Don Schaeffer Wrote:It always boils down to a popularity contest and forces your picture taking into safer forms. Clear bright photos of pleasant subjects always get good ratings. It will isolate anyone with contrary methods or opinions. Too many forums do this. I'm on one that calls itself a contest forum. People try to ruin each other by giving inexplicably low ratings. And they get bogged down in rules and definitions.
Good point Don. When I first read ST's idea I thought it was a good one, but human nature being what it is.. I think you're absolutely right. People will simply concentrate on the scores, not the images.
Don Schaeffer Wrote:Alternatively, I think we should develop a course or a methodology for criticism. We should research classical photos and what made them great. We should learn how to critique, the art of criticism. A discussion thread or a training program could be very useful for all of us.
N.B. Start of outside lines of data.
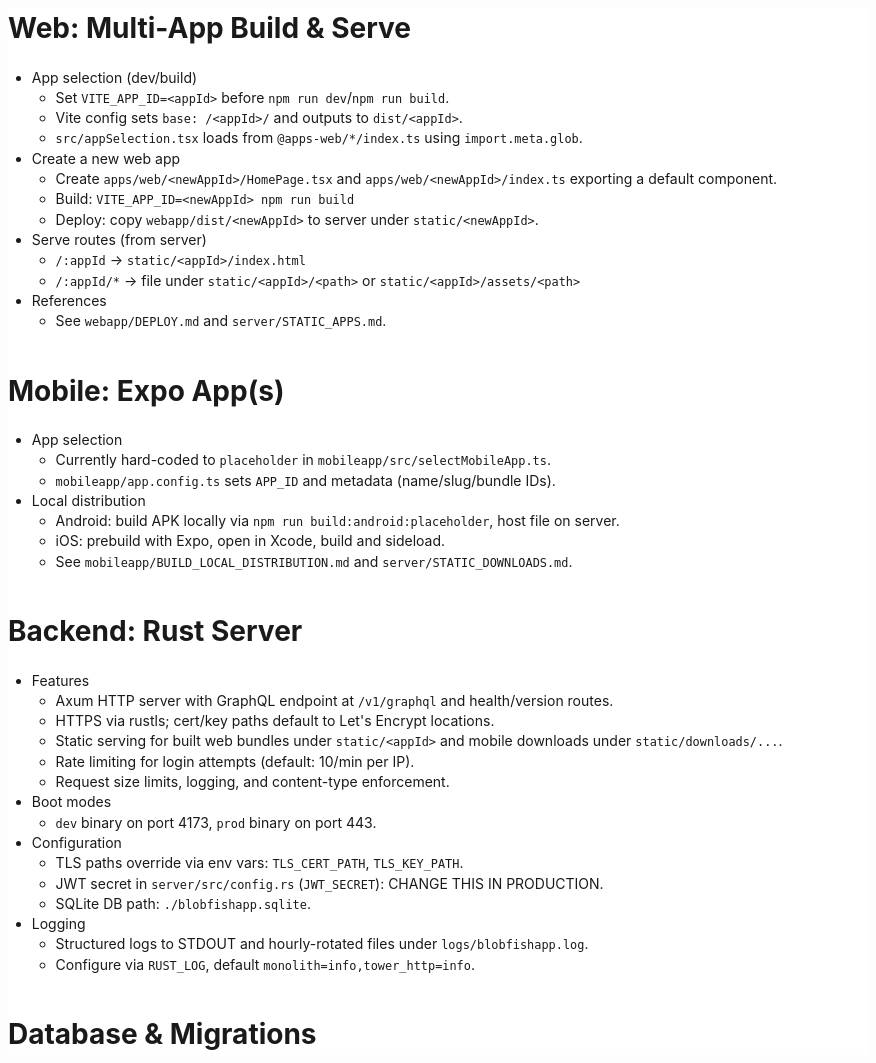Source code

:# Web: Multi-App Build & Serve

- App selection (dev/build)
  - Set `VITE_APP_ID=<appId>` before `npm run dev`/`npm run build`.
  - Vite config sets `base: /<appId>/` and outputs to `dist/<appId>`.
  - `src/appSelection.tsx` loads from `@apps-web/*/index.ts` using `import.meta.glob`.
- Create a new web app
  - Create `apps/web/<newAppId>/HomePage.tsx` and `apps/web/<newAppId>/index.ts` exporting a default component.
  - Build: `VITE_APP_ID=<newAppId> npm run build`
  - Deploy: copy `webapp/dist/<newAppId>` to server under `static/<newAppId>`.
- Serve routes (from server)
  - `/:appId` -> `static/<appId>/index.html`
  - `/:appId/*` -> file under `static/<appId>/<path>` or `static/<appId>/assets/<path>`
- References
  - See `webapp/DEPLOY.md` and `server/STATIC_APPS.md`.

# Mobile: Expo App(s)

- App selection
  - Currently hard-coded to `placeholder` in `mobileapp/src/selectMobileApp.ts`.
  - `mobileapp/app.config.ts` sets `APP_ID` and metadata (name/slug/bundle IDs).
- Local distribution
  - Android: build APK locally via `npm run build:android:placeholder`, host file on server.
  - iOS: prebuild with Expo, open in Xcode, build and sideload.
  - See `mobileapp/BUILD_LOCAL_DISTRIBUTION.md` and `server/STATIC_DOWNLOADS.md`.

# Backend: Rust Server

- Features
  - Axum HTTP server with GraphQL endpoint at `/v1/graphql` and health/version routes.
  - HTTPS via rustls; cert/key paths default to Let's Encrypt locations.
  - Static serving for built web bundles under `static/<appId>` and mobile downloads under `static/downloads/...`.
  - Rate limiting for login attempts (default: 10/min per IP).
  - Request size limits, logging, and content-type enforcement.
- Boot modes
  - `dev` binary on port 4173, `prod` binary on port 443.
- Configuration
  - TLS paths override via env vars: `TLS_CERT_PATH`, `TLS_KEY_PATH`.
  - JWT secret in `server/src/config.rs` (`JWT_SECRET`): CHANGE THIS IN PRODUCTION.
  - SQLite DB path: `./blobfishapp.sqlite`.
- Logging
  - Structured logs to STDOUT and hourly-rotated files under `logs/blobfishapp.log`.
  - Configure via `RUST_LOG`, default `monolith=info,tower_http=info`.

# Database & Migrations
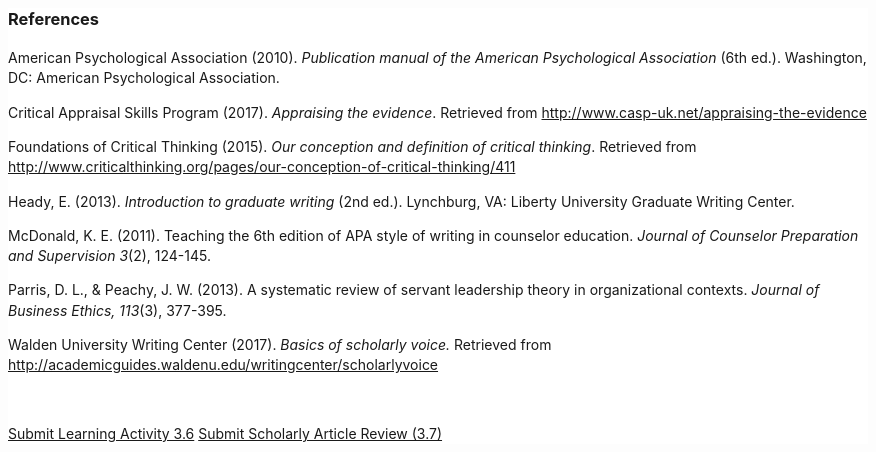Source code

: <h3>References</h3>

American Psychological Association (2010). <em>Publication manual of the American Psychological Association</em> (6th ed.). Washington, DC: American Psychological Association.

Critical Appraisal Skills Program (2017). <em>Appraising the evidence</em>. Retrieved from <a href="http://www.casp-uk.net/appraising-the-evidence">http://www.casp-uk.net/appraising-the-evidence</a>

Foundations of Critical Thinking (2015). <em>Our conception and definition of critical thinking</em>. Retrieved from <a href="http://www.criticalthinking.org/pages/our-conception-of-critical-thinking/411">http://www.criticalthinking.org/pages/our-conception-of-critical-thinking/411</a>

Heady, E. (2013). <em>Introduction to graduate writing</em> (2nd ed.). Lynchburg, VA: Liberty University Graduate Writing Center.

McDonald, K. E. (2011). Teaching the 6th edition of APA style of writing in counselor education. <em>Journal of Counselor Preparation and Supervision 3</em>(2), 124-145.

Parris, D. L., &amp; Peachy, J. W. (2013). A systematic review of servant leadership theory in organizational contexts. <em>Journal of Business Ethics, 113</em>(3), 377-395.

Walden University Writing Center (2017). <em>Basics of scholarly voice.</em> Retrieved from <a href="http://academicguides.waldenu.edu/writingcenter/scholarlyvoice">http://academicguides.waldenu.edu/writingcenter/scholarlyvoice</a>

&nbsp;

<a href="https://create.twu.ca/ldrs591/lessons/learning-activity-3-6/"> Submit Learning Activity 3.6</a> <a href="https://create.twu.ca/ldrs591/lessons/scholarly-article-review/"> Submit Scholarly Article Review (3.7)</a>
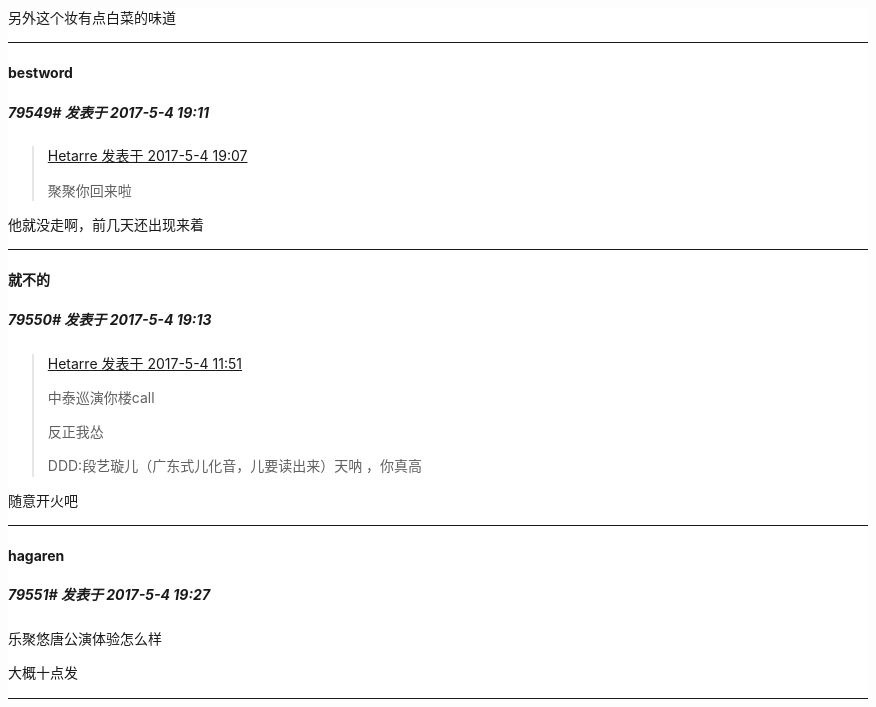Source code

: 另外这个妆有点白菜的味道







-----

####  bestword  
##### 79549#       发表于 2017-5-4 19:11



<blockquote><a href="httphttps://bbs.saraba1st.com/2b/forum.php?mod=redirect&amp;goto=findpost&amp;pid=35851216&amp;ptid=1105387" target="_blank">Hetarre 发表于 2017-5-4 19:07</a>

聚聚你回来啦</blockquote>
他就没走啊，前几天还出现来着







-----

####  就不的  
##### 79550#       发表于 2017-5-4 19:13



<blockquote><a href="httphttps://bbs.saraba1st.com/2b/forum.php?mod=redirect&amp;goto=findpost&amp;pid=35846598&amp;ptid=1105387" target="_blank">Hetarre 发表于 2017-5-4 11:51</a>

中泰巡演你楼call 

反正我怂

DDD:段艺璇儿（广东式儿化音，儿要读出来）天呐 ，你真高</blockquote>
随意开火吧







-----

####  hagaren  
##### 79551#       发表于 2017-5-4 19:27




乐聚悠唐公演体验怎么样

大概十点发







-----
Also a good point. There is a lot more to critiquing than just liking or disliking something, and if the whole point of getting a critique is to impove one's photography, then suggestions for improvement or alternatives are vital. Quite often an image will have both good and bad attributes and elements, and broad comments or even scoring on "composition", "lighting", etc will simply average out the good and the bad, and dilute the benefit of the critique.
Don Schaeffer Wrote:Even now this forum (in my opinion) is getting tied into convention. The range of photos is very narrow.
hmm.. note sure I agree with you here, but even if it is true then that doesn't mean it is a result of the critiquing. hmm.. Not sure, it's not something I've thought much about.
Don Schaeffer Wrote:A lot of the quality judgment presented in critiques comes from the technical quality and the power of the equipment you have.
I don't have a long lens to capture nice photos of birds. My flowers are usually stolen from the supermarket. Photography is a lot more than a good likeness.
This is an interesting point. I agree with you that the equipment and technical aspects of a photo really do influence the critique you receive here... but I think there's nothing at all wrong with that; both of these things are significant factors in determining the image and so *should* factor in a critique.
But if we are no longer being critiqued on technical ability or whether or not our gear can actually capture what we want, does that mean we're being critiqued only
on our shot selection (and perhaps post production)? While I don't want to understate these very important aspects, they are not the only things that make a good photo.
I acknowledge that pushing people into accepted techniques might propogate your idea that the range of photos here is narrowing, but to say that technique is not important in photography is like saying it isn't important in many other fields, such as music or athletics. Certainly people should not feel limited by established techniques, but as the saying goes.. you need to learn to rules before you break them.
Perhaps it is less "fair" to let the equipment influence the critique because people here are from different backgrounds and have many more important financial burdens in their life than camera gear, and people should take that into consideration when critiquing... but then again, your equipment influences your shooting patterns too. You say you don't have a long zoom to capture birds, so I bet you don't take a lot of wildlife photos. If you did post a photo of a bird that was a speck in the distance, and somebody else posted a very similar shot taken with a 400mm prime lens, do you think both images should receive the same critique "just to be fair"?
If you wanted to take bird photos then I'd suggest you perhaps bought an innappropriate camera. I'd imagine there are numerous other cameras around in the same price range with a much longer zoom. But I'm sure you chose your camera based on *your* shooting habits and needs, I get the feeling that bird photos aren't all that high on your priority list.
While it is possible to make certain allowances, I believe the real skill is for the photographer to make the most of the equipment he/she has at their disposal.... and its a sad fact of life that some more expensive gear allows more flexibility.
The camera (and more importantly the lens) becomes inseperable from the image.
Don't get me wrong Don, I'm not trying to encourage people to *only* critique on technique and gear, and I do believe that unfortunately a "shiny happy" photo tends to instinctively get better feedback than a darker grittier one... but that's human nature to some extent I guess. If it bothers you, I would suggest including some text when you post an image for critique asking for the type of feedback you want (ie "this is an experiment in such-and-such, please ignore the such-and-such and concentrate on the something-or-other"), or else try not to compare your critiques to those of others. After all, your photography is quite different to that of most others here, so it's difficult to expect the critiques to be the same.
That diversity should certainly be encouraged, but the bottom line is you're asking for people's opinion.. and people are entitled to think and write what they like, for better or worse.
oo.. sorry for the long post.. I'm getting carried away and dribbling again
Hey ST.. as a compromise, you could make the scoring system an optional thing (like a poll). So people could switch it on for certain posts only if they want to.
I can see that it *might* be useful if used carefully (such as in EnglishBob's example), but a scoring system used by a panel of judges is very different to one used by the general public.
I'm not a big fan of the idea myself though, for the reasons Don mentioned at the start.